- 1 small red onion, sliced thinly
- 2 limes, juiced
- Caster sugar – ¼ tsp
- Salt – ¼ tsp
- Fresh ground black pepper – to taste
- Crabmeat in brine – 1 can (170 g)
- 2 spring onions, finely sliced
- 1 red chili, seeded, finely chopped
- Garlic – 1 small clove, crushed
- 1 avocado, really ripe, peeled, stone removed, chopped
- 2 corn tortillas
- Salad mix – 2 cups
- Lime wedges – for serving
- Put the red onion into a small bowl, cover with ½ of the lime juice, sprinkle with salt and sugar, set aside until everything else is ready.
- In a medium bowl, mix together the crabmeat, half the chopped chili, the spring onions; season with pepper and set aside.

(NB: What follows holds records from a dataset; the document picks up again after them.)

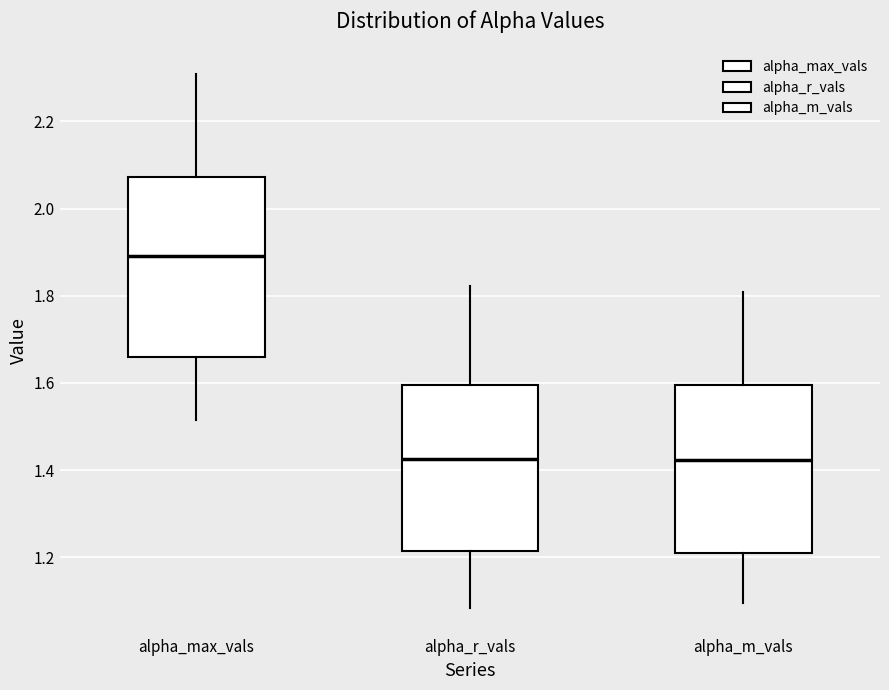

Where does the median line of the box for alpha_max_vals sit on the y-axis? The values are not printed on the chart, so give them approximately, as read against the axis.

1.90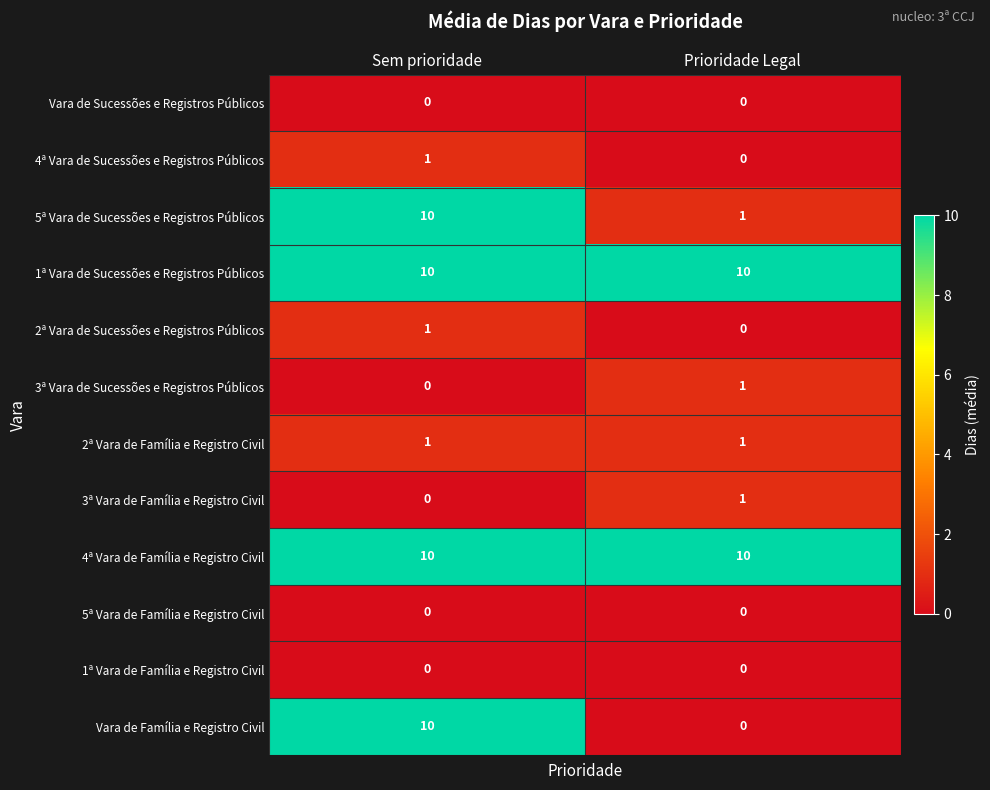

Reading left to right, what are all the values shown in this chart?

Vara de Sucessões e Registros Públicos: 0	0
4ª Vara de Sucessões e Registros Públicos: 1	0
5ª Vara de Sucessões e Registros Públicos: 10	1
1ª Vara de Sucessões e Registros Públicos: 10	10
2ª Vara de Sucessões e Registros Públicos: 1	0
3ª Vara de Sucessões e Registros Públicos: 0	1
2ª Vara de Família e Registro Civil: 1	1
3ª Vara de Família e Registro Civil: 0	1
4ª Vara de Família e Registro Civil: 10	10
5ª Vara de Família e Registro Civil: 0	0
1ª Vara de Família e Registro Civil: 0	0
Vara de Família e Registro Civil: 10	0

- In another medium bowl, mash the avocado with the other ½ of lime juice and garlic (adjust the texture to your taste: you can either make it chunky or smooth). Stir in the other half of the chili.
- Drain the red onion.
- Toast the tortillas, bended in half, in a toaster for 1 minute. Put each on a plate; top with salad mix. Spoon ½ of avocado on top of the salad leaves. Top the tostadas with crabmeat and red onion. Serve with wedges of lime.